If my “God search” suggests that I have free will and must use it properly, then I need to be certain of one thing. I know God gave me the law so I could make choices for or against him. But I need to know one more thing: “When I do what God’s law requires and use my free will correctly, will he give me my reward of heaven? Is that the way it works? I need to understand the rules and trust that God will be faithful to them—so that when I exercise my free will according to what he demands, he will bless me for it.”
It was not just that Luther felt bad about himself or that he was a deeply troubled monk who could not learn a little “self-love.” This was a matter of God himself. Who is God? And what does he want?
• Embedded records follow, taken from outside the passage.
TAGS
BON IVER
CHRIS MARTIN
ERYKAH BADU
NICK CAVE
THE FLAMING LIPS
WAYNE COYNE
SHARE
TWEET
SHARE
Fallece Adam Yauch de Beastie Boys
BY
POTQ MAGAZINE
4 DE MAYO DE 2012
This is pure theology, and attempts to answer that question will either take you to Erasmus’ “unknown” God, or it will lead to Luther’s “known” God. If a man goes to the unknown, unpreached, naked God, he will find that God is unclear about the arrangement between the law and its final reward. Sometimes, in life or the Bible, God seems to be a strict letter-of-the-law man who punishes sinners. At other times, he fiddles around with “mercy.” Mercy sounds good at first, but what a mess! God told Moses: “I have mercy on whom I will have mercy.” Okay, but who is that? Paul even says, “it depends not on human will or exertion, but on God, who has mercy” (Rom. 9:15). Who knows where mercy blows?
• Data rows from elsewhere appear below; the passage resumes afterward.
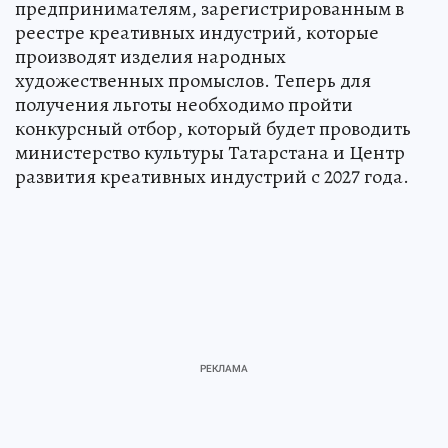
предпринимателям, зарегистрированным в
реестре креативных индустрий, которые
производят изделия народных
художественных промыслов. Теперь для
получения льготы необходимо пройти
конкурсный отбор, который будет проводить
министерство культуры Татарстана и Центр
развития креативных индустрий с 2027 года.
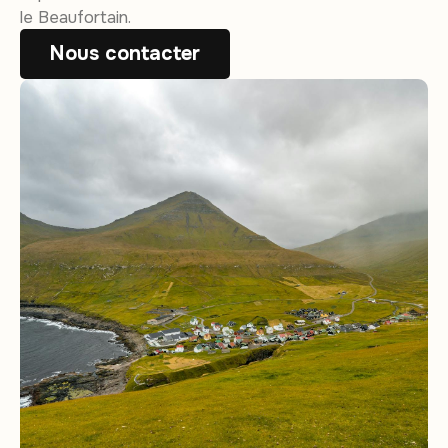
le Beaufortain.
Nous contacter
God unpreached is a human disaster—at least a disaster for “free will.”
Who can want that kind of God? The unpreached God decides whatever he wants whenever he wants it. He doesn’t follow his own rules. Paul even says that for years, God “overlooked” the sins of his chosen Israel—up to the time of his Son, Christ, who became a mercy seat on which to dump all sins ever committed (Romans 3). Then and there, Luther learned the difference between God without a preacher and God with a preacher. God unpreached is a human disaster—at least a disaster for “free will.” But if you listen to what Christ is saying, outside the law, in the form of his promise: “I forgive you all your sins,” then you have a whole different God who does not leave you uncertain at the end of a debate.
Erasmus needed a preacher, and Luther was that preacher. Everything for you depends on the same dynamic: you will either be sent into the wilderness with your “free willy” searching for the merciful God, or you will have him come into your life and say, “I absolve you.” The first is theology by human thought; the second is theology by a preached promise. They could not be more different. The final results could not be farther apart—as far as the East is from the West.